Keempat, Yekti, yang bermakna kesungguhan. Dalam dunia pendidikan, kesungguhan guru adalah landasan utama untuk menghasilkan proses belajar yang bermakna. Guru yang sungguh-sungguh mempersiapkan materi, memahami karakter siswanya, dan konsisten dalam menerapkan metode pengajaran akan memberikan dampak besar dalam pencapaian prestasi siswa.
Kesungguhan ini juga menjadi teladan bagi peserta didik untuk bersikap serius dalam belajar. Siswa bisa membedakan mana guru yang bekerja karena panggilan hati dan mana yang sekadar menggugurkan kewajiban. Oleh karena itu, profesionalisme dan dedikasi tinggi adalah wujud nyata dari makna yekti itu sendiri.
Kelima, Asih atau kasih sayang. Guru adalah figur orang tua kedua bagi siswa di sekolah. Di tengah beragam latar belakang keluarga dan sosial siswa, kehadiran guru yang penuh kasih menjadi sangat penting.
Sikap empati, perhatian, dan kepedulian tulus dari guru akan membentuk ikatan emosional yang kuat dengan peserta didik. Guru yang penuh kasih tidak akan mudah memarahi, namun memilih untuk memahami dan membimbing.
Di tangan guru yang memiliki asih, siswa akan merasa dihargai dan diperhatikan, yang pada gilirannya akan meningkatkan rasa percaya diri serta motivasi belajar mereka.
Keenam, Rumaket, yang berarti ramah dan mudah didekati. Sikap ramah bukan hanya sekadar senyum, tetapi juga mencakup bagaimana guru mampu bersikap terbuka, sabar, dan tidak menghakimi siswa. Guru yang ramah akan menciptakan lingkungan belajar yang inklusif dan suportif.
Dalam suasana seperti ini, siswa akan merasa aman untuk bertanya, mengemukakan pendapat, atau bahkan menyampaikan permasalahan pribadi yang mereka hadapi. Ketika siswa merasa bahwa gurunya adalah tempat yang aman untuk bersandar, maka mereka akan tumbuh menjadi pribadi yang lebih percaya diri dan mandiri.
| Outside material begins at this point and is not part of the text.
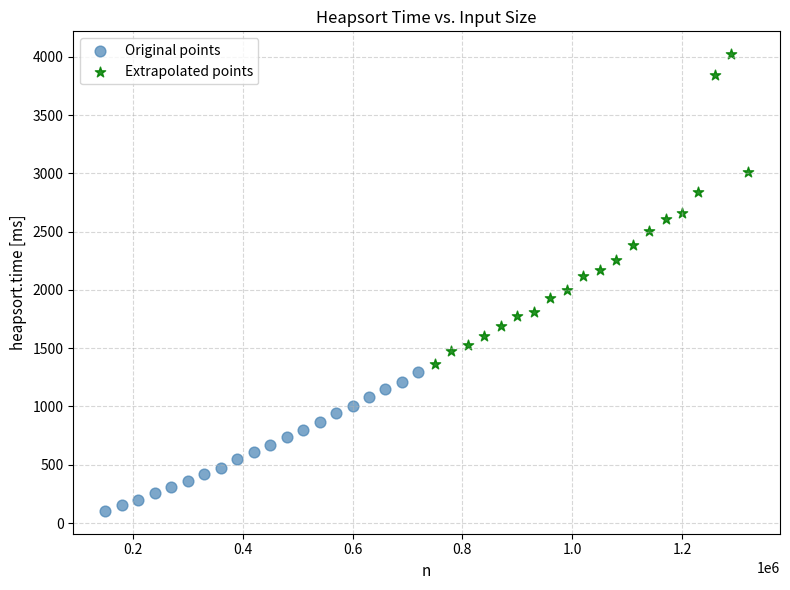

Which series reaches the maximum Y coordinate?

Extrapolated points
Dengan demikian, konsep Guru Ambyar yang saya tawarkan adalah representasi dari seorang guru yang mampu membangun relasi kemanusiaan yang kuat dengan peserta didiknya. Seorang guru yang ambyar bukan berarti guru yang patah hati dan kehilangan arah, melainkan guru yang membagi hatinya sepenuhnya untuk pendidikan. Guru yang mampu membaur, bersikap manusiawi, dan hadir sebagai penyemangat hidup di tengah tantangan belajar siswa.
Istilah ambyar yang dahulu dianggap negatif kini saya harapkan bisa menjadi simbol transformasi positif dalam dunia pendidikan. Mari kita ubah cara pandang. Jadilah guru yang akrab, berguna, ceria, sungguh-sungguh, penuh kasih, dan ramah.
Guru yang mampu membuat kelas menjadi ruang yang dinantikan oleh siswa setiap harinya, bukan ruang yang ingin mereka hindari. Guru yang tidak hanya hadir sebagai pengajar, tetapi sebagai pemantik semangat dan pelita kehidupan.
Sudah saatnya dunia pendidikan kita menyambut era baru: era guru ambyar guru yang hadir bukan untuk meratap, tetapi untuk menginspirasi. Guru ambyar adalah penyemangat belajar sejati.